Carl W. Knobloch, Jr. Dean of the School of Forestry & Environmental Studies, and Sara Shallenberger Brown Professor in the Practice of Environmental Policy

Research Statement

My research and writing focus thus far on global environmental change and global environmental governance, where the latter should be thought of in the broadest sense as the international community’s response to the former. My efforts are more in the area of synthesis and analysis than in the development and evaluation of new data.

I have sought in recent years to help synthesize available information on global-scale conditions and trends in environment and natural resources. There is some uncertainty, some debate, and much ignorance on basic dimensions of global change such as species and biodiversity loss, tropical deforestation, desertification, climate change, ozone layer depletion, overfishing, fresh water shortages, and environmental toxification. Correspondingly, I have addressed issues relating the underlying forces or drivers leading to these changes.

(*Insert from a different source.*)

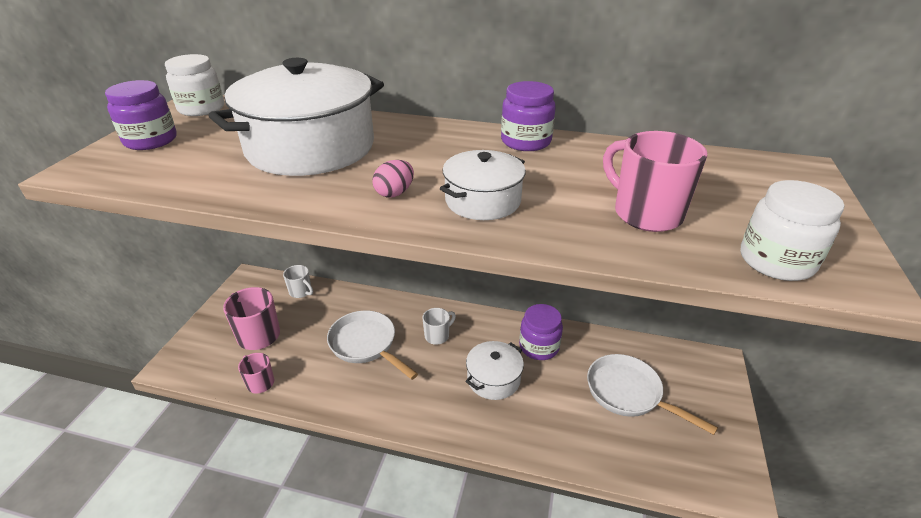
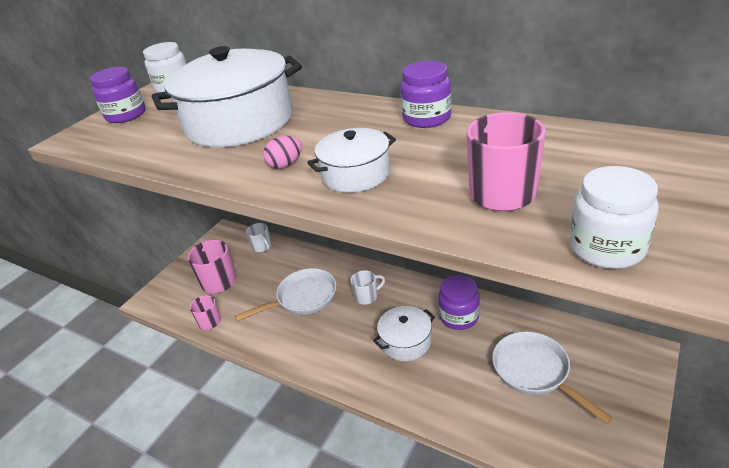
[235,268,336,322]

I have also sought to trace the rise of global environmental governance (GEG) and its principal aspect, international environmental law (IEL), over the past three decades, and to assess their effectiveness. My goals here have been to characterize the dimensions and key features of GEG and IEL as they have emerged, to understand the forces driving that emergence, to explain why the international responses by governments and others have taken the shape they have, to identify strengths and weaknesses of the resulting approaches, and to assess the results in light of environmental needs. These efforts have led me to revisit earlier work I began at the World Resources Institute on the requirements for and dimensions of a successful transition to sustainability and the adjustments needed to enhance the prospects for successes in GEG and IEL. These and other issues are addressed by me in Red Sky at Morning: America and the Crisis of the Global Environment (New Haven: Yale University Press, 2004) and Global Environmental Governance (Washington, D.C.: Island Press, 2006) (with Peter Haas).

Two specific aspects of these themes of particular interest have been (1) environment-globalization linkages, where I have edited a book, Worlds Apart: Globalization and the Environment, which grew out of a lecture series I organized at F&ES, and (2) the evolution of climate change policy and strategy from the emergence of the issue as a policy concern in 1979-1980 to the present.

One current concern is the examination of various pathways to sustainability that have been offered by academic and other writers (environmental economics; ecological economics; curbs on corporate power, consumerism, etc.) in order to tame or reign in the extraordinary froth made possible by modern-day capitalism.